Here’s the part most articles won’t tell you, because it’s harder to sell than a 30-day miracle:
A “perfect” diet you can’t stick to produces nothing. An imperfect diet you follow consistently produces transformation.
We live in what scientists call an obesogenic environment: a world engineered to make you gain fat. Hyper-palatable, calorie-dense food is available 24/7. Our jobs keep us sitting. Our screens keep us sedentary. Stress and poor sleep amplify our hunger hormones.
Fat loss means swimming against this current; and that’s precisely why sustainable beats extreme, every time. Yes, you can lose fat eating pizza and ice cream occasionally, as long as your energy balance is negative. More importantly: a plan that includes the foods you love is a plan you can follow for years, not weeks.

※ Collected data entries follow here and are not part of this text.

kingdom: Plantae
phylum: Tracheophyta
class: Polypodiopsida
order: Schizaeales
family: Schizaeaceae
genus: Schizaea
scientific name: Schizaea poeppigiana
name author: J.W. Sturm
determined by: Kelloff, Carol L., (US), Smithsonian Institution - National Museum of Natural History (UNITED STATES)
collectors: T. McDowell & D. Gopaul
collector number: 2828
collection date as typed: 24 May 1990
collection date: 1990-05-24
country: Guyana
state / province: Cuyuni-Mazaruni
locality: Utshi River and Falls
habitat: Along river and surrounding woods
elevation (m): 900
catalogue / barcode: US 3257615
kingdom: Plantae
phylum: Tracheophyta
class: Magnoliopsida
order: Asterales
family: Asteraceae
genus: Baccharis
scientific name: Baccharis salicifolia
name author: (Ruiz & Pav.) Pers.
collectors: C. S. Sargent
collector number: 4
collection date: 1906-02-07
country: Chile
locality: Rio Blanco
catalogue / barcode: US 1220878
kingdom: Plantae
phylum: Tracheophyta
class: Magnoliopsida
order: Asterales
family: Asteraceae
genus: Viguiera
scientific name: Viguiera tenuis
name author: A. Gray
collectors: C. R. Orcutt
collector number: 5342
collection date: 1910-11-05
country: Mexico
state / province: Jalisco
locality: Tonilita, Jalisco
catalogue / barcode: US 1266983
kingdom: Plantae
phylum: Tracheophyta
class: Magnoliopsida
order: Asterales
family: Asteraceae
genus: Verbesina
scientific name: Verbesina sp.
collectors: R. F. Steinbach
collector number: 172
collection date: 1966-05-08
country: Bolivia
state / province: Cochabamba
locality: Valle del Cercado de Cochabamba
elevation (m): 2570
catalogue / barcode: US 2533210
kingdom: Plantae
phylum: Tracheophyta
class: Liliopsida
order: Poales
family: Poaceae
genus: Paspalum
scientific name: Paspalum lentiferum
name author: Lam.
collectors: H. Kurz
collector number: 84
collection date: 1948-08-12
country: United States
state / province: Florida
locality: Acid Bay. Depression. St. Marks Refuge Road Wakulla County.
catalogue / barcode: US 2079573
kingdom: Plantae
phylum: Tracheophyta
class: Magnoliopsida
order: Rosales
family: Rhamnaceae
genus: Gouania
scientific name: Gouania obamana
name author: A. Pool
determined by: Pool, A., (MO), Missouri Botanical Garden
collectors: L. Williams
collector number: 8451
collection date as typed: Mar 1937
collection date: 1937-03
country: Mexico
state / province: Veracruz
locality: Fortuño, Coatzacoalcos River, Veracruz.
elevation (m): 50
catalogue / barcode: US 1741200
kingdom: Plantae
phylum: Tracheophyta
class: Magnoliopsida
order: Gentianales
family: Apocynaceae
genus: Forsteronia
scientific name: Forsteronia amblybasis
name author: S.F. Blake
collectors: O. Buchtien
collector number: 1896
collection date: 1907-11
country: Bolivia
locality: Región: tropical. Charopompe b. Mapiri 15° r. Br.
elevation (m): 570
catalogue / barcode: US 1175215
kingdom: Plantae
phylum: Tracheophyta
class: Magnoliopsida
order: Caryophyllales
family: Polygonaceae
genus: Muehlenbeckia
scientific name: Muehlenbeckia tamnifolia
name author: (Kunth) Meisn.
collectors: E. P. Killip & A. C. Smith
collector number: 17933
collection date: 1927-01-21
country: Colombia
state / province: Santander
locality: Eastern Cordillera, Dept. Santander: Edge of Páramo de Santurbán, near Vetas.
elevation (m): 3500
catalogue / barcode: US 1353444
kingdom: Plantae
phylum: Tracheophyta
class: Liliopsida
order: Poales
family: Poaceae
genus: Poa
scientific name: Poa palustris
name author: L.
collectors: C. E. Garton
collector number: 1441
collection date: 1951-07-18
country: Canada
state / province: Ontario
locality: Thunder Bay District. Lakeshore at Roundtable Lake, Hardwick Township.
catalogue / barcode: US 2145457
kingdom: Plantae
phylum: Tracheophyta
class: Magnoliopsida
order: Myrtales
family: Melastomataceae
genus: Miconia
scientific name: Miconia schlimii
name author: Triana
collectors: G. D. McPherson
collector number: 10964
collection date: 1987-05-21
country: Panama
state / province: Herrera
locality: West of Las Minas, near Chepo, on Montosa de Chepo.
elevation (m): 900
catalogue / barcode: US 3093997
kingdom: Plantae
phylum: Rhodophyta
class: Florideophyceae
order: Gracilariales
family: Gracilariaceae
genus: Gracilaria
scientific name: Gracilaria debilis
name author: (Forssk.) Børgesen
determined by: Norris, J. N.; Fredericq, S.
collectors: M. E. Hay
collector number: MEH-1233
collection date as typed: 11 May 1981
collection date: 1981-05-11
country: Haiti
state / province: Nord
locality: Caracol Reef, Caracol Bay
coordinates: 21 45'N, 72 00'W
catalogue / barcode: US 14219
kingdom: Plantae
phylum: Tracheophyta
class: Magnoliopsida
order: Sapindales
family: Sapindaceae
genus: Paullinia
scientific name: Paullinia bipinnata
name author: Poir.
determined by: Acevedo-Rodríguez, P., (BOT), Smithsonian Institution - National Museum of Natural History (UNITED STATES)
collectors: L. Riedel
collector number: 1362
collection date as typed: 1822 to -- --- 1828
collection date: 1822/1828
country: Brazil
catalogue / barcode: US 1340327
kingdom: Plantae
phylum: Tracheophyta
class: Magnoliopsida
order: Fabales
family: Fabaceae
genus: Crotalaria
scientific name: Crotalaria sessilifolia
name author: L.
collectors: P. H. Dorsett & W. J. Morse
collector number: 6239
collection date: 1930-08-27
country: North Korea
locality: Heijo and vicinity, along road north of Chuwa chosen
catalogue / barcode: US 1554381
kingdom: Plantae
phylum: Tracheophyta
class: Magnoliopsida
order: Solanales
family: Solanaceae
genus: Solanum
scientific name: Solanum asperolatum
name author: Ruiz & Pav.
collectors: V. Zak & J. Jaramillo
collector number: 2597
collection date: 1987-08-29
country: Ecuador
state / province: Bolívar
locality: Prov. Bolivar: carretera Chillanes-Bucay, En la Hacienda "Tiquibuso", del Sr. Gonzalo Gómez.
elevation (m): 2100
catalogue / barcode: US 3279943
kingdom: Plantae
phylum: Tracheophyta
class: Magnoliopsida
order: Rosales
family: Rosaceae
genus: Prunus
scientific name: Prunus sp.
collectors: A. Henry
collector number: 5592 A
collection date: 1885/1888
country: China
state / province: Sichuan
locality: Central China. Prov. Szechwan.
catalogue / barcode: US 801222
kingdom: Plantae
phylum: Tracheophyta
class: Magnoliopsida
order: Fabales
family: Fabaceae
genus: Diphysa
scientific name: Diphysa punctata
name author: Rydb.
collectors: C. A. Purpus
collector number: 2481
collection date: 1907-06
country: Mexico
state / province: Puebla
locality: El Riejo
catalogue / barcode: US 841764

The goal was never “lose 30 pounds in 90 days and then go back to normal.” The goal is to change what normal looks like. Gradually, sustainably, and without sacrificing your social life or your sanity.
Where to Start?
If you’ve read this far, you already understand fat loss better than most people who’ve been dieting for a decade. Here’s how to put it into action:
Step 1: Calculate your energy expenditure. You can’t create a deficit if you don’t know your maintenance level. I built a free calculator that estimates your daily energy needs and body fat percentage (use it here.)
Step 2: Create a moderate deficit. Start with 300–500 calories below maintenance. Aggressive deficits accelerate muscle loss and trigger stronger metabolic adaptation. This is a long game.
Step 3: Prioritize protein and strength training. They’re your two best tools for making sure the weight you lose is fat, not muscle. (Full articles on both coming soon.)
Step 4: Get support if you need it. Knowledge is the foundation, but individualized strategy, accountability, and weekly adjustments are what turn knowledge into results. That’s exactly what I do with my patients, week after week, until they don’t need me anymore. If you want to do this right, learn how my nutrition coaching works.
Frequently Asked Questions
Can you lose fat without counting calories?
Yes. Counting calories is a tool, not a requirement. What’s non-negotiable is the caloric deficit itself. Many people achieve it through portion control, food choices, and structured eating patterns without tracking numbers. Tracking is simply the most precise way to calibrate, especially at the start.
Why am I losing weight but looking the same?
You may be losing muscle and water alongside (or instead of) fat, especially if your protein intake is low and you’re not strength training. This is also common with rapid weight loss on GLP-1 medications without nutritional support. Focus on fat loss, not weight loss.
How fast should I lose fat?
A sustainable pace for most people is 0.5–1% of body weight per week. Faster than that significantly increases muscle loss and metabolic adaptation, making the result harder to maintain.
Do carbs make you fat?
No. A caloric surplus makes you fat. Carbohydrates are simply one source of calories and for most people, they’re a valuable one for training performance, satiety, and quality of life. Every diet that “eliminates carbs” works through the same mechanism as every other diet: the caloric deficit.
Is my metabolism broken?
Almost certainly not. True metabolic disorders are rare and diagnosable. What you’re likely experiencing is adaptive thermogenesis (a normal response to dieting), underestimated food intake, or both. The good news: both are fixable with the right strategy.